Michel Gondry’s new film MOOD INDIGO is a little bit like the best parts of all those videos, employing stop motion cinematography in a diesalpunk surreal world where people fly in cloud ‘cars’ hung from cranes and miniature humans in mice costumes don’t look out of place running around tubes in a house. The film, released by Drafthouse Films in the US and hitting Austin this Friday, is a veritable visual feast. This is a film that needs to be seen on a big screen that can take you away to another world, a world where typewriters speed past Mad-Men-esque secretaries on conveyer belts as they punch out the plot of the story. From the very moment the film begins, Gondry treats us to one ridiculously improbable invention after another, such as a GPS system that is just a live video of a man pointing to a map with an arrow or a proton gun that needs to be warmed with human body heat for 24 hours to work. Probably the most memorable is the pianocktail, an upright piano that automatically crafts a drink from a variety of possible liquids and fruits (and eggs) according to the notes and chords you play, each one perfectly matching your mood. I sat in awe through the whole experience, overwhelmed by the creativity in every frame of the film. Gondry himself admits his fascination with objects, saying in his press notes: “The idea that things are almost more alive than people suits me well. When I was a child, I’d often take objects for people, even to the extent of believing they were ganging up on me!”

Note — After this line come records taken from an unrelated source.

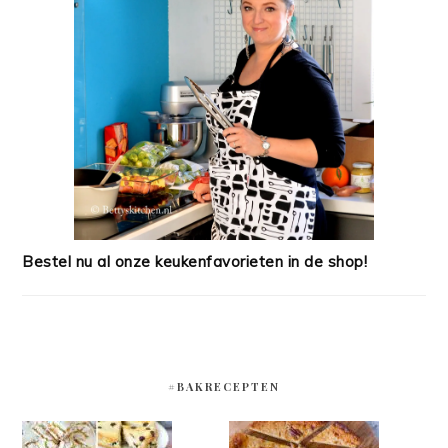
Bestel nu al onze keukenfavorieten in de shop!
#BAKRECEPTEN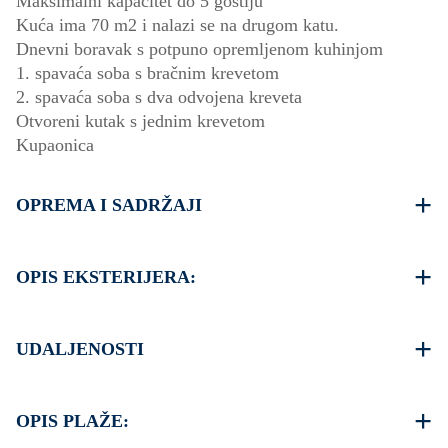
Maksimalni kapacitet do 5 gostiju
Kuća ima 70 m2 i nalazi se na drugom katu.
Dnevni boravak s potpuno opremljenom kuhinjom
1. spavaća soba s bračnim krevetom
2. spavaća soba s dva odvojena kreveta
Otvoreni kutak s jednim krevetom
Kupaonica
OPREMA I SADRŽAJI
Posteljina i ručnici
Klimatizacija
OPIS EKSTERIJERA:
TV ravnog ekrana
Bežični Wi-Fi
Parkirna mjesta dostupna za goste kompleksa (ponekad
Perilica za rublje
nema dovoljno mjesta)
UDALJENOSTI
Jedno čišćenje prilikom odjave
Parkiranje je moguće na ulici oko kompleksa ako možete
pronaći slobodno mjesto.
Plaža 100 m
Još jedno besplatno parkiralište dostupno je 120 metara
Centar sela 350 m
OPIS PLAŽE:
od kompleksa
Supermarket 400 m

MOOD INDIGO is an adaptation of a Boris Vian book, “L’Écume des Jours,” and Gondry came onto the project after co-writer and producer Luc Bossi had written the first draft of the adaptation. “We reworked it together, but we kept his idea of having this great big workshop at the beginning of the story where the book is produced,” says Gondry, “to my mind, it shows that the book is inescapable. It is concrete and indestructible.” The film, like the book, has a very fatalistic mood. The opening of the story is so bright and hopeful, and thrusts itself at you with an almost frenetic pace; there is nowhere to go but down. With the book being produced in the factory, it is clear that Colin and Chloe’s fate is already written. As the situation worsens, Colin’s homes decays and actually shrinks, “your standards have lowered” says his friend. Further along, as the story takes a tragic turn, color retreats from their world completely, and film finishes in black and white.
But the true star of MOOD INDIGO is the scifi production design, as if the mechanical world had once more overtaken the digital one. “My starting point was a book written in 1947, prior to the digital age,” explains Gondry, “back then, my grandfather invented a synthesizer—the calvioline—which worked with valves. I try to avoid nostalgia but it was a time when I could still understand what was going on in technological terms.” The world, despite being interconnected through tv tubes and such, represents more of a utopian that dystopian reality. “I was also keen to avoid a kind of Orwellian retrofuturism,” says Gondry, “I didn’t want to show the studio where the book is being written—in a slightly ridiculous way because each worker is assigned one single sentence—in too negative a manner.”
MOOD INDIGO is a special and beautiful film. It defies the cgi-obsessed trend of studio films, and explodes with imagination. Although the pictures often overwhelm the action, there is just enough story to keep it moving forward. My only complaint might be that with so much artifice around them, it is hard to really feel anything of depth for the characters. I can see them feeling, and see how it affects the world in which they live, but I always feel like I am watching an expertly crafted piece of art, rather than really being drawn in at an emotional level. Still, this is not one to be missed. Especially on the big screen where Vian’s imagery can be fully expienced through the expert lens of Gondry.
Michel Gondry’s MOOD INDIGO opens in Austin this Friday.